Goal: Player A wants to build a path from the top left cell to the bottom right cell (an "A-path"), with the smallest possible value. Player B has the same goal, with a path going from the bottom left cell to the top right cell (a "B-path").
Sequence: Player A begins. He or she chooses a digit between 1 and 16 from the list on top and puts it into one of the cells of the board. Then it is player B's turn. He or she chooses a digit among those not yet used, and puts it into a cell still empty. Then it is A's turn again, and so on until the sixteen digits have been put into the sixteen cells.
Paths: A path of player A (an "A-path") is a sequence of seven adjacent cells (adjacent by sides, not by corners), starting from the top left and ending at the botton right. There are 20 such paths. The value of a path is the sum of the numbers it contains. The program computes automatically the best path for A, that is the "A-path" with the smallest value. A path of player B (a "B-path") goes from the bottom left to the top right. There are also 20 of them. And the programme computes the best.

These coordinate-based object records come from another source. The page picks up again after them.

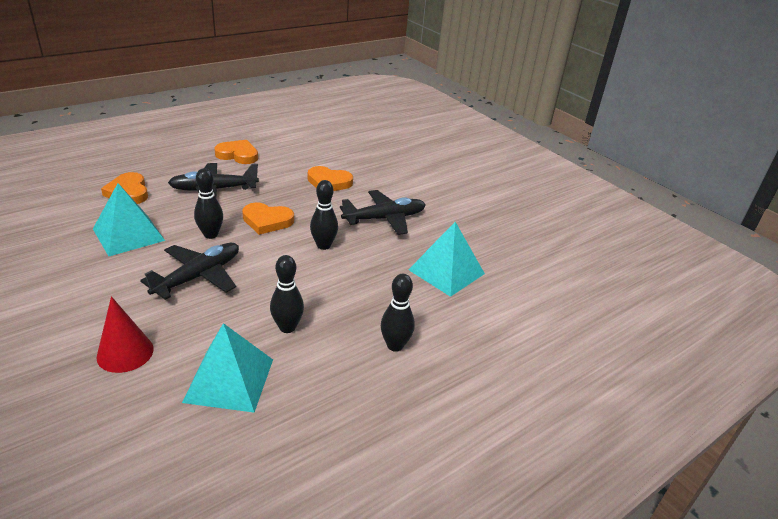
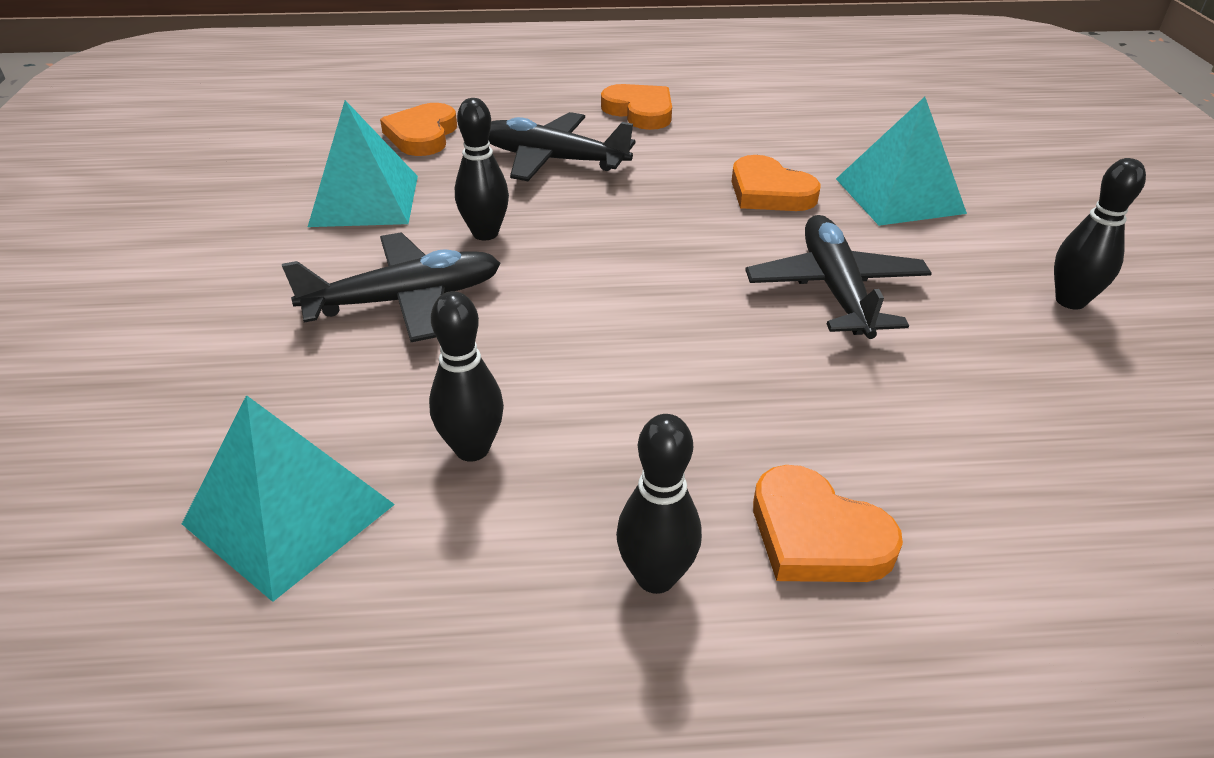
camera: 35 degrees right, 5 degrees up
red cone [96,296,154,373] -> none
orange heart [242,202,294,235] -> orange heart moved to [753,465,903,582]
black bowling pin [310,180,338,250] -> black bowling pin moved to [1054,158,1146,309]
black plane [340,190,426,235] -> black plane turned 105 degrees counterclockwise [745,215,932,339]
turquoise pyramid [408,222,485,297] -> turquoise pyramid moved to [836,97,967,226]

Winner: The winner is the player who built the shortest path, that is the path with the smallest value. Here is an example:
the shortest "A-path" has value 48, and the shortest "B-path" has value 51, so A won.
Features of the game: This game, very simple in its design and rules (16 cells, 16 "pawns", 20 paths per player), leads nonetheless to a surprising complexity: 400 million billion billion possible games. It displays the characteristics demanded from a good game: simplicity of rules, necessity to think, unexpected flips of situation, limited duration, unknown (so far*) optimal strategy to surely win.
Copyright : André Cabannes (patents INPI & OMPI, 1998)
* In 2015, it was proved that A wins all the time, if he plays well.